WORK INSTRUCTIONS:
- A) In the article on heavy transport for the power sector, reproduce the passage from "So, while solar" to "director, South Africa." word for word.
- B) Extend the article on heavy transport for the power sector, picking up after its final sentence.

PAGE TEXT:
Bring the light7 February 2020
As countries around the world look for low carbon energy generation, the traditional power sources of coal and gas may be losing favour but that’s not to say they are on the literal or metaphorical scrap heap yet. Keren Fallwell reports.
According to Global Energy Monitor, China is ramping up its coal power, building or about to start construction on plants equivalent to the EU’s entire capacity. Japan also has a strong emphasis on coal power, partly to meet the shortfall created by the closure of many of its nuclear power plants following the crisis at the Fukushima plant in 2011. It will have four new power plants commissioned in time for this year’s Olympic Games in Tokyo.
India is also relying on coal to meet its growing demand for electricity. And just over 12 months ago, work was completed on the €6bn Egypt Megaproject which comprises three gas-fired plants designed to boost Egypt’s power generation capacity by 40%.
So, while solar and wind power are gaining traction, the fossil fuel power sector—and the wellestablished hydropower industry— still requires transport and lifting solutions.
For ALE, power generation has been a priority market in South Africa. “We’ve played a significant part over the past five years in the key coal-fired and hydro power stations in South Africa. This work includes both green and brownfield projects, as well as maintenance,” says Jon Anderson, director, South Africa.
The power sector has also played a major role for Hydra- Slide. Its skidding system was invented for the power generation and transmission industries, specifically for moving transformers and generators. Vice president Janine Smith says the sector remains a primary focus for many of its customers.
Whether it’s logistics, lifting, or skidding and jacking, the power sector poses some universal challenges.
For a start, there is the issue of transporting the components from the handful of the world’s genset manufacturers. Many countries have mature and robust infrastructure but in developing countries, where there is a pressing need for power generation plants, this may not always be the case.
“There may be no port facility, no rails, no bridges, no roads,” says Mammoet global tendering manager Gavin Kerr.
This is why Mammoet gets involved at the design phase, to work with clients on “the art of the possible”, and sometimes even reverse engineering to find the most practical and cost-effective solution.
“You may have a heavier piece of equipment to provide a certain amount of energy but the weight brings more complexities to the logistics chain and will increase the ultimate price to the end owner,” says Kerr. “This equipment often needs to be ordered three years before the facility breaks ground so you need to make the right decision very early in the project.”
Nathan Overell, Mammoet Canada engineering manager based in Edmonton, says several modes of transport may also be needed, perhaps starting with river barge, then ship, rail and road, but being able to manage the full spectrum helped to de-risk delivery. “One component can be handled up to 10 times on just one project,” he said.
When there’s a lack of robust infrastructure Mammoet’s terminal crane, the MTC-15, can come into play, turning a quayside into a heavy lift terminal.
Mammoet was responsible for completing a complex rolloff operation for one of the largest HRSG [heat exchanger] modules to be ever transported by barge. PSEG Power Connecticut contracted Mammoet to move the fully-assembled 3,152t module along the Hudson River from Coeymans, New York, to Bridgeport, Connecticut.
The module, measuring 145ft long, 120ft high and 39ft wide was moved onto the barge on 141 axle lines of SPMTs which remained underneath it during the journey.

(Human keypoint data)
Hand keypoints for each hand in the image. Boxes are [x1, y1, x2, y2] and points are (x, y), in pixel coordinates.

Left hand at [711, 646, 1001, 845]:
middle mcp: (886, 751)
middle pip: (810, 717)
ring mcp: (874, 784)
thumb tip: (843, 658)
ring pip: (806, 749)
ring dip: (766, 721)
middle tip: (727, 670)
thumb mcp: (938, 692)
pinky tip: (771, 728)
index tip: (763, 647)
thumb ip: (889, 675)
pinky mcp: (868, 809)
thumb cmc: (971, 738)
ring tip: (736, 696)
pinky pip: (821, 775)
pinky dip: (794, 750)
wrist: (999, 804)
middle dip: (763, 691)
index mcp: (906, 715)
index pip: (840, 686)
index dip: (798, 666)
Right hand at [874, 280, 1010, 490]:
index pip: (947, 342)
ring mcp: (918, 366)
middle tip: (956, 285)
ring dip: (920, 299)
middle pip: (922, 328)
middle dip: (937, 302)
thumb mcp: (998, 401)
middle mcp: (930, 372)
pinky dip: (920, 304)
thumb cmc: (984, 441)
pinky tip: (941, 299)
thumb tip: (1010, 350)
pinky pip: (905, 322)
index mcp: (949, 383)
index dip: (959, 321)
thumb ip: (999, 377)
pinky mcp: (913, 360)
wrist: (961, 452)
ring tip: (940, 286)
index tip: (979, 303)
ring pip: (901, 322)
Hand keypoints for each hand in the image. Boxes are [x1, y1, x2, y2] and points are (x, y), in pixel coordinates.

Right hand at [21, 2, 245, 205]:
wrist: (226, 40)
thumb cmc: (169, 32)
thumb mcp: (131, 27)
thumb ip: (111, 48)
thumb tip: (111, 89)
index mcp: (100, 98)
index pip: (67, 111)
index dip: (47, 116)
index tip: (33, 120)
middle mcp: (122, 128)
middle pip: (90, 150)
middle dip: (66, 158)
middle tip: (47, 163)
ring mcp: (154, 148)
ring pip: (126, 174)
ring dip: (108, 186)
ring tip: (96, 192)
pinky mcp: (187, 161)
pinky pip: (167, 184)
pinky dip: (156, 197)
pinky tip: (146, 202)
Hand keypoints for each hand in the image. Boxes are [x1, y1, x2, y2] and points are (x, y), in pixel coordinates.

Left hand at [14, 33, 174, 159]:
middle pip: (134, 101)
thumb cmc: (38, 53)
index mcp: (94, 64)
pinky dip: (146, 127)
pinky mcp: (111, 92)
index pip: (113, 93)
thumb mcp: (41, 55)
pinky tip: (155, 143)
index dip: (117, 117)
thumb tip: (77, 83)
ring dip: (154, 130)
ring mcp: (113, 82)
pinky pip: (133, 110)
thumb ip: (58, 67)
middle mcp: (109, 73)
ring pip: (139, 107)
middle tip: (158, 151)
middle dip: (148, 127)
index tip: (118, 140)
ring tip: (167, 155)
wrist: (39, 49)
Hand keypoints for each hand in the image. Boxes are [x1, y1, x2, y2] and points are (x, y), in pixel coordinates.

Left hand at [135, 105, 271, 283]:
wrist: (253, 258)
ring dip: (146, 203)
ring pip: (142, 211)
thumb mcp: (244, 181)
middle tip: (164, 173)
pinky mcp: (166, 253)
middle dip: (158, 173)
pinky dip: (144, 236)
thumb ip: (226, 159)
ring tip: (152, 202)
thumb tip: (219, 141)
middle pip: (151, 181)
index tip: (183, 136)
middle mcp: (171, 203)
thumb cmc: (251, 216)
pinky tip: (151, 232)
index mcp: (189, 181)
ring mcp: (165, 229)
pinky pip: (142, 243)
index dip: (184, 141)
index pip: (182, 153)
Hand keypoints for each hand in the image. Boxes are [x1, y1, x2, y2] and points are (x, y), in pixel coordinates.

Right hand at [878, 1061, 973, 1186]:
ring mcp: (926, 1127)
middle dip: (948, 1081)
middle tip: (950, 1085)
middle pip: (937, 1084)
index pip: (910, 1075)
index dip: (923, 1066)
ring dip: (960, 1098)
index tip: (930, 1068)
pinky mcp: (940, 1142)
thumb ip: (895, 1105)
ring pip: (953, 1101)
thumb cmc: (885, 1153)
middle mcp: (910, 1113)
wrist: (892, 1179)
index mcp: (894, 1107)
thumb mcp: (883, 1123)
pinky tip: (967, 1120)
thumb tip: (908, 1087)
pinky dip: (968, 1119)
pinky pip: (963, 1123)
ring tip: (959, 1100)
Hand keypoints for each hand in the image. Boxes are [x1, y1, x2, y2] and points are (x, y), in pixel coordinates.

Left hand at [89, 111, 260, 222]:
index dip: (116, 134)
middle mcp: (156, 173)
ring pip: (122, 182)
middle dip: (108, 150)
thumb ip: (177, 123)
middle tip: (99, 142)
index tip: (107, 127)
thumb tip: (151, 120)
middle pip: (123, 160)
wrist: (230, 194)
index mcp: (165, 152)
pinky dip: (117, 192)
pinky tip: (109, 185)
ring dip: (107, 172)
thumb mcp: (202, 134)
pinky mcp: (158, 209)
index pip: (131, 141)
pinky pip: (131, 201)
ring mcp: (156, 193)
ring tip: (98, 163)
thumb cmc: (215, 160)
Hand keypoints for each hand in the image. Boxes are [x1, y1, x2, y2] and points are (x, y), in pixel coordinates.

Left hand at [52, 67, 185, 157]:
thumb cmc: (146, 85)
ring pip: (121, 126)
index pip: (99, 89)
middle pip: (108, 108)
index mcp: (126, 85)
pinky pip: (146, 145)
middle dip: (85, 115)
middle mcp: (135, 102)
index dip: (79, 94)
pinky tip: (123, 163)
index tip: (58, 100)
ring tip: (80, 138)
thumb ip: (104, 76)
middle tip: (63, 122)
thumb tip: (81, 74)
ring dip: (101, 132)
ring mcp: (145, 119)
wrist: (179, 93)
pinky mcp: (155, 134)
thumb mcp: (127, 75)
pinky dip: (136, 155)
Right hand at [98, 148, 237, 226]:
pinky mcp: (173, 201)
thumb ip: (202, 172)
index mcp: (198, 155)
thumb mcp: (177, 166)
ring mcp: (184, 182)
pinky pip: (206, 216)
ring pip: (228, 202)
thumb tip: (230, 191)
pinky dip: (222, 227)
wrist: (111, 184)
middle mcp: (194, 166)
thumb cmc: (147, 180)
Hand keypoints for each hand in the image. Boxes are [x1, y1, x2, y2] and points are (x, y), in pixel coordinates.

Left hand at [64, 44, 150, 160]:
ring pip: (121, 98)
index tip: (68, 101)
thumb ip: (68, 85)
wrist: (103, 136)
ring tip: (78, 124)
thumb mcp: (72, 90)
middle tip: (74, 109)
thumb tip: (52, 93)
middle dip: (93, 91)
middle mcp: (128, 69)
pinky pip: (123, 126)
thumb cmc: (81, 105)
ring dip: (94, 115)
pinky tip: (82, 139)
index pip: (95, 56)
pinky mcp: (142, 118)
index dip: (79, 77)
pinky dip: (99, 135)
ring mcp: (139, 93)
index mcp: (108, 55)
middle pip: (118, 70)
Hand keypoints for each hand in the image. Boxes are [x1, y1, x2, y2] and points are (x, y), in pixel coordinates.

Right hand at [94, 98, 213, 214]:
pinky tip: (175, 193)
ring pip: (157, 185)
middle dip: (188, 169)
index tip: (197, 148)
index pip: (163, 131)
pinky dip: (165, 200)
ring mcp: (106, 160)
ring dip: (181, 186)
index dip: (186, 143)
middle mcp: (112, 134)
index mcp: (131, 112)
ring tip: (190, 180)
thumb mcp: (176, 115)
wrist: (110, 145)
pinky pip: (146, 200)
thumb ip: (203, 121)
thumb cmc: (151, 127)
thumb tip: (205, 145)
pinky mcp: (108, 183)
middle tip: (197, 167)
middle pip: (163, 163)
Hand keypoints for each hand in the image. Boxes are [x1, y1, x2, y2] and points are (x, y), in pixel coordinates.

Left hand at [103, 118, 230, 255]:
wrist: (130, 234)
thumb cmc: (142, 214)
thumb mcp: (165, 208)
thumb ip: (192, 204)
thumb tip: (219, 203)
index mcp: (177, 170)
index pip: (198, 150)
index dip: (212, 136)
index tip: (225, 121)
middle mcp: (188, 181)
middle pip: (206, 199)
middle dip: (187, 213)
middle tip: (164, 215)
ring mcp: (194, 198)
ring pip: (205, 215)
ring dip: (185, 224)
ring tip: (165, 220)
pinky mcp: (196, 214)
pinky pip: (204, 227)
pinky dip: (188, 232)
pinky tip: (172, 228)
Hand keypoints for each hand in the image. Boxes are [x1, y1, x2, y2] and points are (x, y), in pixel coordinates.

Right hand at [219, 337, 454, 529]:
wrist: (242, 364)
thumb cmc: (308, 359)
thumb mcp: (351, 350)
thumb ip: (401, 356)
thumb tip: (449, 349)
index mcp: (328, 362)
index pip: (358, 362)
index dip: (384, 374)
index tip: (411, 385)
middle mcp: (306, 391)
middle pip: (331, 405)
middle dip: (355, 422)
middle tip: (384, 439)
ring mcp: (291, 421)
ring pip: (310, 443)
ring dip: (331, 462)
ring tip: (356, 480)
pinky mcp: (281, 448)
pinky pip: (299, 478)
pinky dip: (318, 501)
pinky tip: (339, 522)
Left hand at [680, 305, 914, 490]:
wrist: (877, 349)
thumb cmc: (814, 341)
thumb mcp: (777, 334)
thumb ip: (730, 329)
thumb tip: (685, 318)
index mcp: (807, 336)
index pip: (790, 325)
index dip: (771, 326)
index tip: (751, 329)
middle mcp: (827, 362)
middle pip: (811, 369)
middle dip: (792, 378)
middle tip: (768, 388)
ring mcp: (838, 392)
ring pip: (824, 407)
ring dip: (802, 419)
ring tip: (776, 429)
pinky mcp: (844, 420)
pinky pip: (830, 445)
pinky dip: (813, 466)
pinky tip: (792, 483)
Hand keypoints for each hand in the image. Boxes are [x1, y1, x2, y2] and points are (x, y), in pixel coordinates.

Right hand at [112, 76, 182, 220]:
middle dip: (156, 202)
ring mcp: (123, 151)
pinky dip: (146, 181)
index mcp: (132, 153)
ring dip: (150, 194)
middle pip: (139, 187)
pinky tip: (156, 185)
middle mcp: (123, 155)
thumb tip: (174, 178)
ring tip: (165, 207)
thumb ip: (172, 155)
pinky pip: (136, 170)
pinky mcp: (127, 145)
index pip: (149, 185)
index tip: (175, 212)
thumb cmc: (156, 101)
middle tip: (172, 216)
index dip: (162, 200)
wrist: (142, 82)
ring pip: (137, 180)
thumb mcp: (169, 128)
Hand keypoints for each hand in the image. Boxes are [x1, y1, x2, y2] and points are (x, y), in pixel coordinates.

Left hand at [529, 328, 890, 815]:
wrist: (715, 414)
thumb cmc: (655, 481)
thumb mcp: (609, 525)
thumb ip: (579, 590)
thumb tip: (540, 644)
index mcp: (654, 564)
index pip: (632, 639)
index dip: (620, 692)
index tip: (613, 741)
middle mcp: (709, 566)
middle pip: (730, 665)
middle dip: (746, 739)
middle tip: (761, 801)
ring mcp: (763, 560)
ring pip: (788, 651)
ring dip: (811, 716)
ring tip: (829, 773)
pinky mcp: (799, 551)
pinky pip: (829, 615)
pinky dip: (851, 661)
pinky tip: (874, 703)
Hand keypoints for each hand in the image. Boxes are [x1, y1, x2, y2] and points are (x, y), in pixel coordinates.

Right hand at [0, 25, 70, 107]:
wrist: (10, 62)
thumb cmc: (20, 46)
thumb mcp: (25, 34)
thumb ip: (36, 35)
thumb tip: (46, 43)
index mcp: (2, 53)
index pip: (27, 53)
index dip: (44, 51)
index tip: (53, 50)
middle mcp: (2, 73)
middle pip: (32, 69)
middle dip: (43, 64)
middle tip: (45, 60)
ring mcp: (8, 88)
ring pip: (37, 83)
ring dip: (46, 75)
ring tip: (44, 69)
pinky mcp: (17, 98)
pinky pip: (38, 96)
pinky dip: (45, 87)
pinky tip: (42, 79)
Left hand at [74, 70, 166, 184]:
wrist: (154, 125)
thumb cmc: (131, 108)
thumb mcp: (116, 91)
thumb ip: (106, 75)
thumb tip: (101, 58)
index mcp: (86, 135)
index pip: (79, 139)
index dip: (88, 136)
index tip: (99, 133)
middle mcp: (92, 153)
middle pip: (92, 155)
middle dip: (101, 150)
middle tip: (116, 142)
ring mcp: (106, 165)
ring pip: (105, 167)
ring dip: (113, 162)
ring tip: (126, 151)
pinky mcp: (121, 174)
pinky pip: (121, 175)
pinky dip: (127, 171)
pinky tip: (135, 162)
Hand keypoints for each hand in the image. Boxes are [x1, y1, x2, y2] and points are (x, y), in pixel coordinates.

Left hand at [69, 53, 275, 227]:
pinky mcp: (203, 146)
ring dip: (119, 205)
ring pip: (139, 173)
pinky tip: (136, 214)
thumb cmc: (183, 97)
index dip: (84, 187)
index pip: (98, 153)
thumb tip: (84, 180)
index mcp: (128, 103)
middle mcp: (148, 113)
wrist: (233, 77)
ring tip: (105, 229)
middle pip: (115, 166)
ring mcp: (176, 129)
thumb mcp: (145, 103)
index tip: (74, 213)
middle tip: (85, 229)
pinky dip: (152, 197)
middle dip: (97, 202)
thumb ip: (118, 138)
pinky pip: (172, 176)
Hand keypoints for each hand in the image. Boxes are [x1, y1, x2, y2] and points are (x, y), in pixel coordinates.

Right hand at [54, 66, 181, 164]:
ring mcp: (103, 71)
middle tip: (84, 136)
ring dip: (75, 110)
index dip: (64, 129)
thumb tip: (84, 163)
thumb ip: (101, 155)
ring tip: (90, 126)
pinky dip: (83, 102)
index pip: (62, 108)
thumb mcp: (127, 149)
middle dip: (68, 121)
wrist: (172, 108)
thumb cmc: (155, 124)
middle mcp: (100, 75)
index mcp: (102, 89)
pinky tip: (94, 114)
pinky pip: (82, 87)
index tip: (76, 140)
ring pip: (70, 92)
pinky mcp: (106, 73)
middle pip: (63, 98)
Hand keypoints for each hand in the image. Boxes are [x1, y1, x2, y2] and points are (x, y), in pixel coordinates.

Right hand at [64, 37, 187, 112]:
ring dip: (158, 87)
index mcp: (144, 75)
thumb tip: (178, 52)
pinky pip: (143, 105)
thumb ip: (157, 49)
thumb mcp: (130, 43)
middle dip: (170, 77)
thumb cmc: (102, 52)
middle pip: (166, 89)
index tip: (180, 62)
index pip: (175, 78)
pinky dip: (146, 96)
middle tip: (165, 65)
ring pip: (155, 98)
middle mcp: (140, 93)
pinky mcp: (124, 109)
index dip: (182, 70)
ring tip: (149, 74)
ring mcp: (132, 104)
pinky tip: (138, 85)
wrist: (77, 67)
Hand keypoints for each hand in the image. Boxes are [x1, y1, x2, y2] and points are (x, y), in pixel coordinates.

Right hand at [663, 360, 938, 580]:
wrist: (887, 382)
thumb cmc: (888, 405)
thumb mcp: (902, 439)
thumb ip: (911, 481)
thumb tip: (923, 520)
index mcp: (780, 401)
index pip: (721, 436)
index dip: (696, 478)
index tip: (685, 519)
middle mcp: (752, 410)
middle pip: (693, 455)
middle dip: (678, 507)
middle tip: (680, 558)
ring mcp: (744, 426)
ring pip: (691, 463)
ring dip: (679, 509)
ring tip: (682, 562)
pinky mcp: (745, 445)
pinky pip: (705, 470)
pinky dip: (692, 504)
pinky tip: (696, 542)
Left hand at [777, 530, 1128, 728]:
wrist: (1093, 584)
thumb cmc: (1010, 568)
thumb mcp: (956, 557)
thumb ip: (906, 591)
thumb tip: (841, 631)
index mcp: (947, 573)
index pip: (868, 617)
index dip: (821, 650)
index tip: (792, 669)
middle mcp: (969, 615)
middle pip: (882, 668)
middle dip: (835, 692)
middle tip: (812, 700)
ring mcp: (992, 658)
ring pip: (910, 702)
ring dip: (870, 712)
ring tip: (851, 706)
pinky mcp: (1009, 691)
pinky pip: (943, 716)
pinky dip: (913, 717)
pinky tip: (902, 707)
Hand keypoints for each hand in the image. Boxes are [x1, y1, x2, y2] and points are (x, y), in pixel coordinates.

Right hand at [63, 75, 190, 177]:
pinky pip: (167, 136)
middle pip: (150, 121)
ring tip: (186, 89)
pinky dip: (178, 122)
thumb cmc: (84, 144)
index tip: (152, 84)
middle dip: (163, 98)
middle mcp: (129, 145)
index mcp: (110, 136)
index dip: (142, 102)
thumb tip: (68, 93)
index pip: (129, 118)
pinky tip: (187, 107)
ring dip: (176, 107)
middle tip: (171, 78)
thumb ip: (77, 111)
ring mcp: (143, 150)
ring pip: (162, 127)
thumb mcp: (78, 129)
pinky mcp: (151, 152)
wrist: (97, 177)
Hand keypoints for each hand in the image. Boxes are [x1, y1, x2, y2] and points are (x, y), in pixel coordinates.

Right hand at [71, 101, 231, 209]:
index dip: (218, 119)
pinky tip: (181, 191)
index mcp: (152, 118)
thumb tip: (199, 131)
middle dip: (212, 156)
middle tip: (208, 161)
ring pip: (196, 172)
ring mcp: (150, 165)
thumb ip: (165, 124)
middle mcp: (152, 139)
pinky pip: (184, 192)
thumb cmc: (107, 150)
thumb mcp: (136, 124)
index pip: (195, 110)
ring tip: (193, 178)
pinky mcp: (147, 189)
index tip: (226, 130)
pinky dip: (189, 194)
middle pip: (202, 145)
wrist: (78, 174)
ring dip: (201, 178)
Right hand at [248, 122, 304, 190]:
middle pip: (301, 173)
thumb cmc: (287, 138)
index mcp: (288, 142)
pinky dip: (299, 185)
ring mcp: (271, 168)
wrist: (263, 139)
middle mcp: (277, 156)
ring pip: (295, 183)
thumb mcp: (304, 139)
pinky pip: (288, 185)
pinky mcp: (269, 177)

ANSWERS TO THE TASKS:
- A)
So, while solar and wind power are gaining traction, the fossil fuel power sector—and the wellestablished hydropower industry— still requires transport and lifting solutions.
For ALE, power generation has been a priority market in South Africa. “We’ve played a significant part over the past five years in the key coal-fired and hydro power stations in South Africa. This work includes both green and brownfield projects, as well as maintenance,” says Jon Anderson, director, South Africa.

- B)
Low water at Bridgeport meant the module could not be directly offloaded from the barge so Mammoet’s solution was to place a grounding barge between the offload site and the barge carrying the module so it could sit in deeper water. The barges were fastened together, providing the stability to transport the module on the SPMTs over the grounding barge and offload site.
Transporting cranes to site can be equally challenging, as Sarens experienced when providing a crane to the construction of the coal and gas-fired power plant on Hong Kong’s Lamma Island. There is no transport on the small island but there was a quayside next to the construction site. Global key account manager Stijn Sarens described how the LR1400 and LR1750 crawler cranes were shipped to Hong Kong and, in open water, were transferred to small barges, which could carry two or three components. For the power station’s next phase, Sarens will employ a CC2800 and a CC6800.
The main on-site challenge on jobs like this, says ALE’s Jon Anderson, is working within the constraints of an existing structure, as most power generation components are installed inside a building and on a pre-constructed plinth, which could be 5–10m high. This requires methods to lift and slide loads, as well as rotations and changes of direction.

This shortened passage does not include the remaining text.